Hydraulic fracturing, the controversial drilling technique also known as fracking, has lifted U.S. energy output dramatically, despite warnings from critics who fear it pollutes water deep underground.

Any shift in public opinion could impact policy – and huge sums in energy spending – since drilling regulations are under review by President Barack Obama’s administration and local officials around the country. The high stakes involve a range of issues from U.S. energy independence, to protection of drinking water.

Both sides are using movies to try to win the debate, though actor Matt Damon says viewers should not assume the movie he stars in, “Promised Land,” is “a rabid anti-fracking polemic.”

In the film, Damon plays a gas company landman – an agent who buys or leases land – intent on drilling beneath a town where some residents are concerned about the perils of fracking. As the landman gets to know the townspeople, he suffers a crisis of conscience.

In an interview in Los Angeles, Damon said he worries that viewers will wrongly assume the film is one-sided and not see it. He declined to offer his personal view on fracking. “That’s not the point. The point is that (the film) should start a conversation.”

The Northern Irish director Phelim McAleer’s documentary, “FrackNation,” is an unabashedly pro-drilling mantra set to air next month on AXS TV, the cable network controlled by Dallas Mavericks owner and media mogul Mark Cuban.

McAleer views fracking as “the best thing ever,” a potential savior for the U.S. economy, unless the forces he likes to call “Big Enviro” succeed in derailing it.

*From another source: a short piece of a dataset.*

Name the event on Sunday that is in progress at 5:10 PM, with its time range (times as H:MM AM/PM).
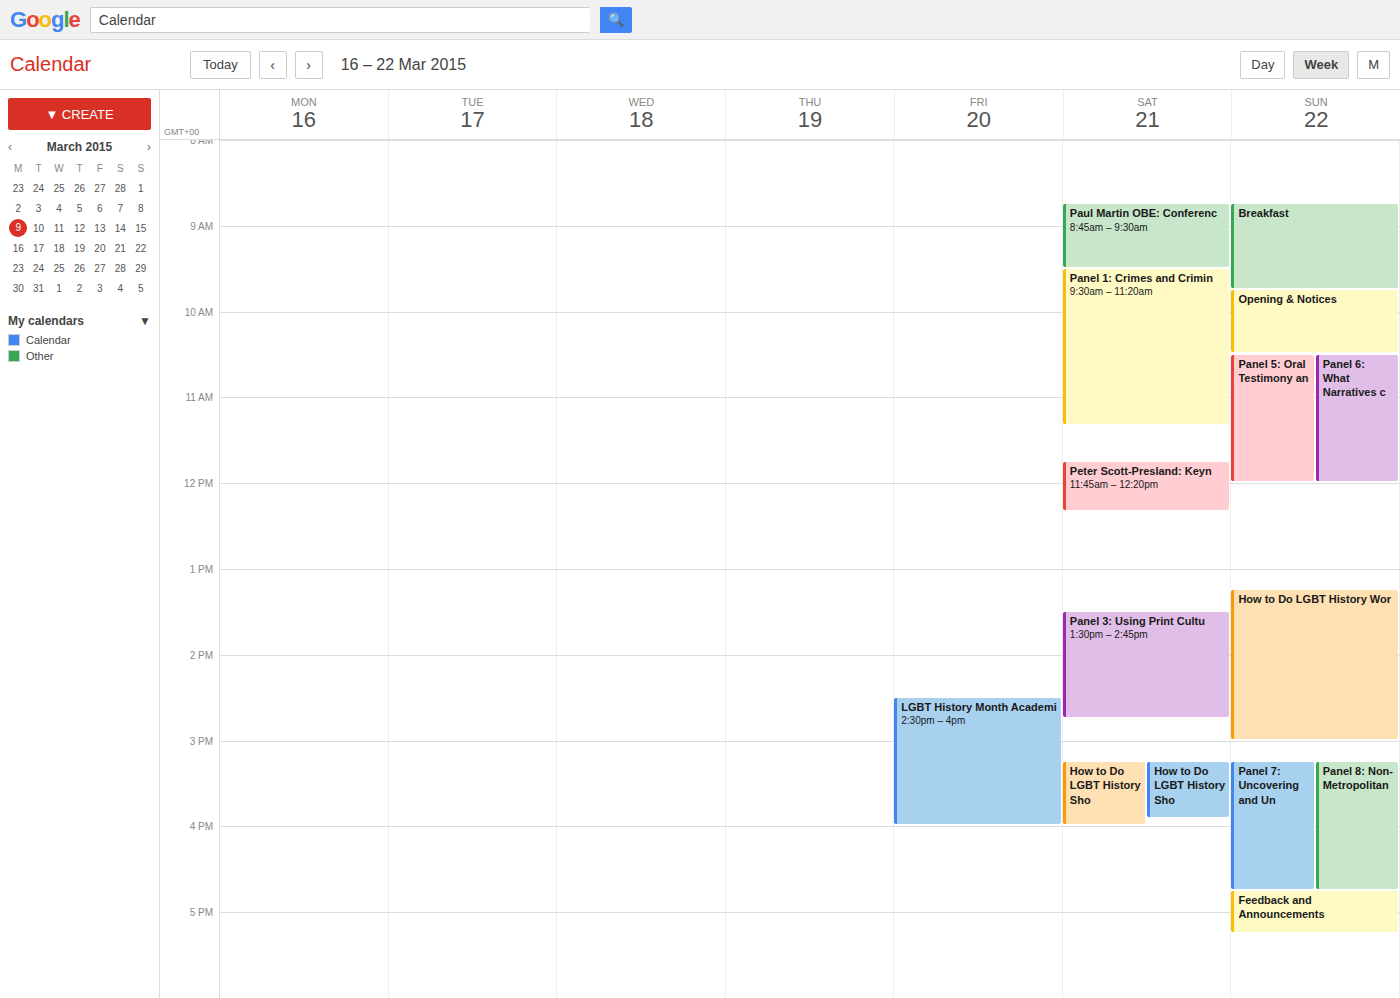
"Feedback and Announcements", 4:45 PM to 5:15 PM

On the other side of the argument, HBO, the cable pay channel, could air a sequel to “Gasland,” a scathing 2010 documentary from director Josh Fox, as early as next year.

The original film featured scenes of tap water erupting into flames and mobilized environmental groups against fracking, drawing full-throated rebuttals from an oil industry that says the process has never caused water problems.

Fox declined comment for this article.

Amid the showdown, both industry and anti-fracking camps have mounted major campaigns to sway hearts and minds.

“It could become the biggest environmental debate of our time,” said Robert McNally, an energy policy expert and former White House adviser under George W. Bush. “Hollywood is taking notice, and the industry will have its work cut out for it to defend fracking.”